Raya and the Last Dragon is practically an action-adventure movie. And when we’re talking about that genre, we tend to expect that the climax of the movie will most likely be a final showdown between the hero and the big bad. But in Raya, the climax is more emotionally grounded. So what was the reason behind choosing to end the movie on that note? [spoilers ahead]
True, we’re practically an epic action-adventure. There’s no question that Raya is an amazing fighter; we’ve seen it in the movie. She doesn’t have to prove herself that way. But at the end of the day — this also goes back to your question about our inspiration from Southeast Asia — it was not just about superficial things and the way it looks on the outside, it was really also about the heart of all our cultures, which is the feeling of community. So in a way, it becomes a thing of Eastern storytelling vs. Western storytelling.
In a typical Western story, movies like Raya are most likely about the hero together with their friends using pure force to defeat the villain and emerge victorious. And that’s not the story that we want to focus on. We’re trying to tell a story about trust. So in the end, even though our hero is strong and is a fighter, what really saves the day is her being able to take a step back; her being able to trust her friends and even her enemy because she sees there’s something in them that actually wants the best for all of them, and that’s what ultimately leads her to have the courage to take herself out of the equation.
I remember when our director Don Hall pitched it, we initially thought that it’s crazy. Then our co-director John Ripa, who is an insanely talented storyboard artist, did the board for what Don just pitched, and the moment we saw it, we thought that a) it worked, and b) it was emotional. Even if it was just in the rough board, we could all feel it and it felt good and emotional and most importantly true to the story we’re trying to tell. So at that moment, we realized that that was what we’re gonna end the movie with. What’s crazy is that, this has never been done in other Disney animated before; killing the hero of the story and bringing her back later. [laughing] But I’m really glad we went that way.
The movie came out at a poignant time, right when hate crimes against the Asian and Asian-American community in the United States are devastatingly high. If there’s a thing or a feeling that you hope people can take away from the movie, especially in regards to this matter, what would it be?
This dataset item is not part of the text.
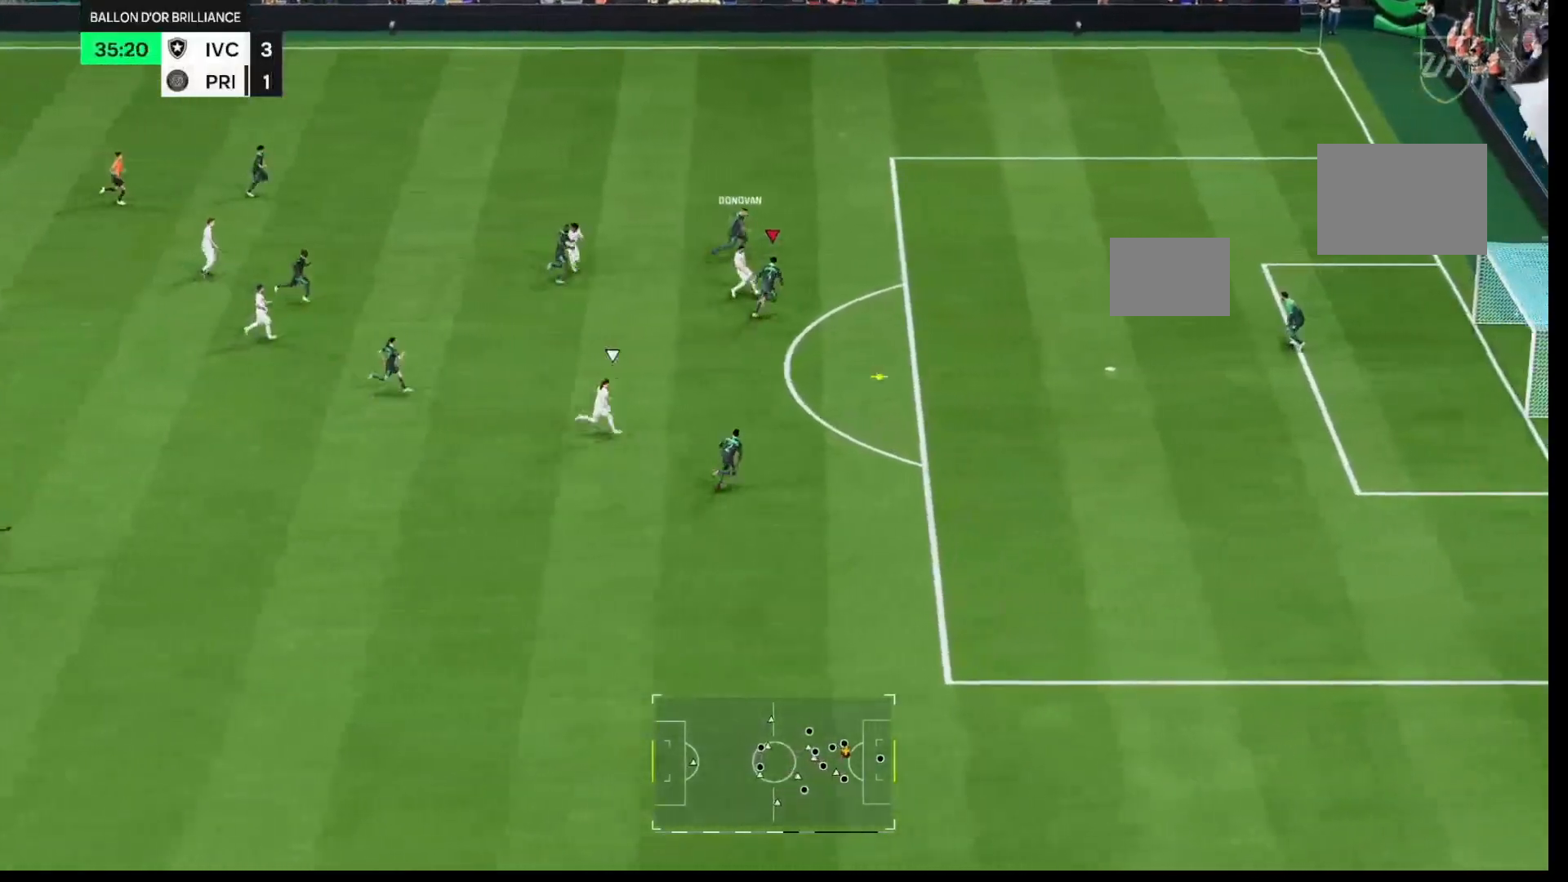
{"buttons": [], "left_stick": "down-right", "right_stick": "center", "events": [[150, "R1", "up"], [217, "left_stick", "down-right"]]}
The movie really feels relevant when you think about what our world is going through and the division and the challenges that we’re facing and also the hate and the vitriol and the violence that one group of people is exhibiting towards another. So I hope what people can take away from the movie is that first of all, if you are in the Asian and Asian-American community, even though we face all of these prejudices and these challenges, we have to understand and believe that we are not alone; we’re there for each other. And what has been so wonderful and heartwarming in this terrible, difficult time is that even with this violence, we are all still there for each other even if it’s just through social media. It’s wonderful to see all these different communities banding together to help lift up people who have been victimised and also spreading awareness. Hopefully, through our movie, people, whether they’re Asian or not, can see that this is an ideal world that is very much within our grasp if we can just get past viewing each other as the enemy or as someone to act out against. So if there’s one important lesson that we can take away from the movie is that.